Dans la région viticole la plus sèche de France, une solution miracle à base de charbon pour lutter contre la sécheresse ?
Prier ou agir. Dans les Pyrénées-Orientales, où les producteurs organisent des processions pour implorer la pluie, d'autres s'en remettent à la science, pour survivre au changement climatique.
Envoyé spécial dans les Pyrénées-Orientales
Les Pyrénées-Orientales sont le département le plus sec de France. En 2023, il a plu seulement 250 millimètres d'eau sur les vignes de grenache, carignan et autre mourvèdre. Une goutte d'eau, face aux 500 mm nécessaires pour un bon raisin. Pas un hasard, donc, si c'est sous le soleil plombant du Roussillon que mûrit la plus forte résilience. Pas le choix, tant la date des vendanges avance, et vite, d'été en été. En une quinzaine d'années, elles ont été avancées d'environ dix jours en moyenne.
Sur la route menant de Perpignan à Canet-en-Roussillon, le domaine Lafage fait figure de pionnier en la matière. Une poudre noire nommée «biochar» commence à y faire des merveilles. Ce charbon végétal, obtenu par pyrolyse de matières végétales, agit comme une éponge dans le sol. Mélangé avec du compost, il permet de contribuer à la rétention d'eau et à la régénération des sols des vignes, permettant une bonne nutrition des ceps. «C'est un composé qui concentre 80% de carbone et même au-delà. Une sorte de corail éponge. Le biochar abrite une infinité de micropores, qui permettent de stocker de l'eau et des nutriments», détaille Antoine Lespes, responsable Recherche et Développement du domaine.
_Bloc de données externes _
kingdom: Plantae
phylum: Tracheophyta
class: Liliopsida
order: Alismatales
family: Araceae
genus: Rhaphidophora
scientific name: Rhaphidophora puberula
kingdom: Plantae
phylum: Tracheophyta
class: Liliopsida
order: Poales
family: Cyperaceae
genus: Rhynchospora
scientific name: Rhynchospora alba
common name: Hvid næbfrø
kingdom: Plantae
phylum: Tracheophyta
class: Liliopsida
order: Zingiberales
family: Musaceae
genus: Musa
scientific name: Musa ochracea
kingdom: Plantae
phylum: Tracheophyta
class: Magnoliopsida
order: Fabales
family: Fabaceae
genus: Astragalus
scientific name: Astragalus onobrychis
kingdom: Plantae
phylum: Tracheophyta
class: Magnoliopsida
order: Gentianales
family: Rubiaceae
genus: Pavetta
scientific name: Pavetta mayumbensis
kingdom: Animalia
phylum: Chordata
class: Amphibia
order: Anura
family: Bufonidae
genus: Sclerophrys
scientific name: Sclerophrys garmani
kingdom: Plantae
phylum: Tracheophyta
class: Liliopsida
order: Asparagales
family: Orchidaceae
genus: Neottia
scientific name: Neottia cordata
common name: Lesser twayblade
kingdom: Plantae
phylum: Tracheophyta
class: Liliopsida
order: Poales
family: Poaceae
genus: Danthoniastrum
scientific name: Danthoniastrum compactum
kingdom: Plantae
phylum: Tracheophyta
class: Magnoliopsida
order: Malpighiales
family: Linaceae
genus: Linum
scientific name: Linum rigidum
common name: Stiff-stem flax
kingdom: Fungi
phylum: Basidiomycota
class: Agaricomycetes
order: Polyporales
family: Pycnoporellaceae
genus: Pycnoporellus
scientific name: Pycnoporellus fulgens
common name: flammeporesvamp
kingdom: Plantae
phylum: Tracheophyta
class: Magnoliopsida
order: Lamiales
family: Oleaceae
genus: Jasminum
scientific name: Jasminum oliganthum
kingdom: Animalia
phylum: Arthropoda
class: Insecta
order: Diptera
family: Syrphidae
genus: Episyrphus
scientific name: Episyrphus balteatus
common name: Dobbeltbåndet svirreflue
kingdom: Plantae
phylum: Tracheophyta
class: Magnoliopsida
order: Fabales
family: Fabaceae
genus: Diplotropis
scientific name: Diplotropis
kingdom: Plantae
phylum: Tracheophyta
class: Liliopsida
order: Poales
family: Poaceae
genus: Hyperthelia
Ce diplômé de Supagro Montpellier s'est pris de passion pour le biochar, qu'il a découvert lors d'un stage en Australie, en 2018. Depuis, le natif de Narbonne n'a cessé d'explorer son potentiel dans les vignes catalanes. «Je préfère parler de biochars au pluriel», poursuit Lespes, depuis un algéco prévu à cet effet, où résident les dizaines de pots remplis de terre, sortes de témoins de laboratoires. «La philosophie du biochar est celle de l'économie circulaire. On travaille en local, dans un rayon de 100 km à la ronde.»
Le biochar salué par le GIEC
Véritable puits de carbone, le biochar va se maintenir plus de 100 ans dans le sol. Un argument qui explique pourquoi cette technologie a été saluée par le Groupe d'experts intergouvernemental sur l'évolution du climat (GIEC) comme l'une des rares solutions déployables pour limiter le réchauffement à 1,5°C. Détenant quelque 350 hectares dans le département, le domaine Lafage, l'un des cinq membres français du groupement International wineries for climate action (IWCA), a choisi d'expérimenter cette technologie dans la zone la plus aride des Pyrénées-Orientales, entre Espira, Rivesaltes et Salses. Au total, sur les 40 hectares dédiés à la recherche autour du changement climatique, huit sont « boostées » par le biochar. Les premiers résultats sont encourageants, selon Antoine Lespes : «Une vigne qui n'avait pas été irriguée mais sur laquelle on avait placé du biochar a eu autant de croissance végétative qu'une vigne irriguée sans biochar». Lorsqu'il s'applique sur une vigne existante, le biochar est déposé en surface. Dans le cas d'un nouveau cep, il sera placé à moins de 30 cm sous la terre.
Plus qu'une solution miracle, Antoine Lespes parle d'une innovation «hyper prometteuse, ambitieuse, mais encore compliquée à cerner», car pas applicable à toutes les situations. Avec un seul article scientifique publié sur la question en Europe, par la chercheuse italienne Silvia Baronti, le biochar n'en est qu'à ses prémices. Quelques recherches ont bien lieu ci et là. Hormis l'Italie, l'Espagne, la Californie ou encore l'Oregon ont un œil sur le biochar, inspiré de la terra preta (terre noire) inventée en Amazonie brésilienne. Une technologie qui, si elle confirme son potentiel, va continuer à faire le tour du monde.